Though demonetisation and GST have been the buzzwords of 2017, however, a recent survey revealed that the two have affected startups adversely.
Social media platform LocalCircles recently conducted a survey amongst 33K startups and entrepreneurs on from different parts of India to find out how the Startup India Mission was going for them and the different roadblocks they were facing in making their startups successful.
Out of 24K respondents, 43% revealed that the demonetisation impacted their startups adversely, and 41% of the respondents revealed GST is having a negative impact on their startups.
While just 26% and 31% of the respondents stated that demonetisation and GST had a positive impact on their startups respectively.
20% startups benefited from the Startup India mission since its launch, two years ago.
38% respondents said that their state had made it easier to do business than before and 43% said the situation was more or less the same as before. 19% said their state had made it harder to do business than before.
Impact of demonetisation: 43% said it was negative. 26% said it was positive and 31% said it was neutral for them.
GST impact: 41% startups and SMEs said that GST has had a negative impact on their business while 31% said that the effect was negative. 28% said there was no effect.
Indian technology startups in many cases have to go to overseas suppliers to procure new technologies, services and expertise and these transactions are currently taxed at 18% GST (under Reverse Charge Mechanism) putting Indian startups at a disadvantage against their global counterparts. All the respondents agreed that the government must exempt the taxes.
100% startups and SMEs agreed that the Indian government should make billing from Indian offices of these foreign companies mandatory for customers in India so startups don’t end up paying double taxes.
On their experience with tax authorities, 31% said that they had received multiple notices, 8% said they had received just one notice and 61% said they did not receive any notice.

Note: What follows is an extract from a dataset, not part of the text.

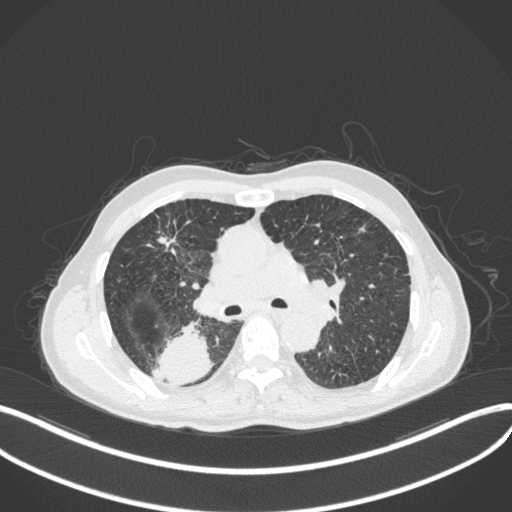
Chest CT, one axial slice; lung window (W 1500 / L -600 HU); 512 × 512 image matrix. Patient: male, 79 years. Case-level facts recorded for this patient, not image findings: clinical TNM (as recorded): T3 N0 M0.
Annotated regions visible in this slice (bounding box drawn by a radiologist):
- lung tumour (recorded histology: adenocarcinoma): bounding box [x1, y1, x2, y2] px = [151, 317, 216, 387]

On the biggest challenge in 2018, 52% said it would be corruption and bureaucratic inefficiency, 26% said it will be consumer/business demand or growth and 22% said it would be finding new loans and funding.
On their future probabilities, 78% said they would like to grow it, 11% said they would sell and 11% said they would in all probability, close their business.
After the highs of 2015, the mushrooming ‘rate’ of startups have come to a halt for the last one and half years. Under the Startup India Mission, the Indian government has taken a host of initiatives such as fund of funds, Atal incubation centres, IP funding and more.
As Indian startups are going global, and in many cases even local startups use digital advertising services from global companies like Google, Facebook, Twitter, the startups have to pay 6% equalisation levy on top of the invoice value as their billing entity is not registered in India.
The startups trading abroad have to pay 18% GST under reverse charge. In the LocalCircles’ survey, startups clearly had mixed responses over the Startup India and states’ startup policies.
One of the major issues that startups have voiced quite openly is that most of these policies, states’ in particular, are not transparent. For instance, Karnataka’s Elevate 100 incubation programme where 112 startups were selected instead of the announced target of 100 startups was hugely criticised. As voiced in the startup India survey regarding GST, demonetisation and double taxes, the Govt. of India has already indicated that it might exempt startup taxes in the upcoming general budget.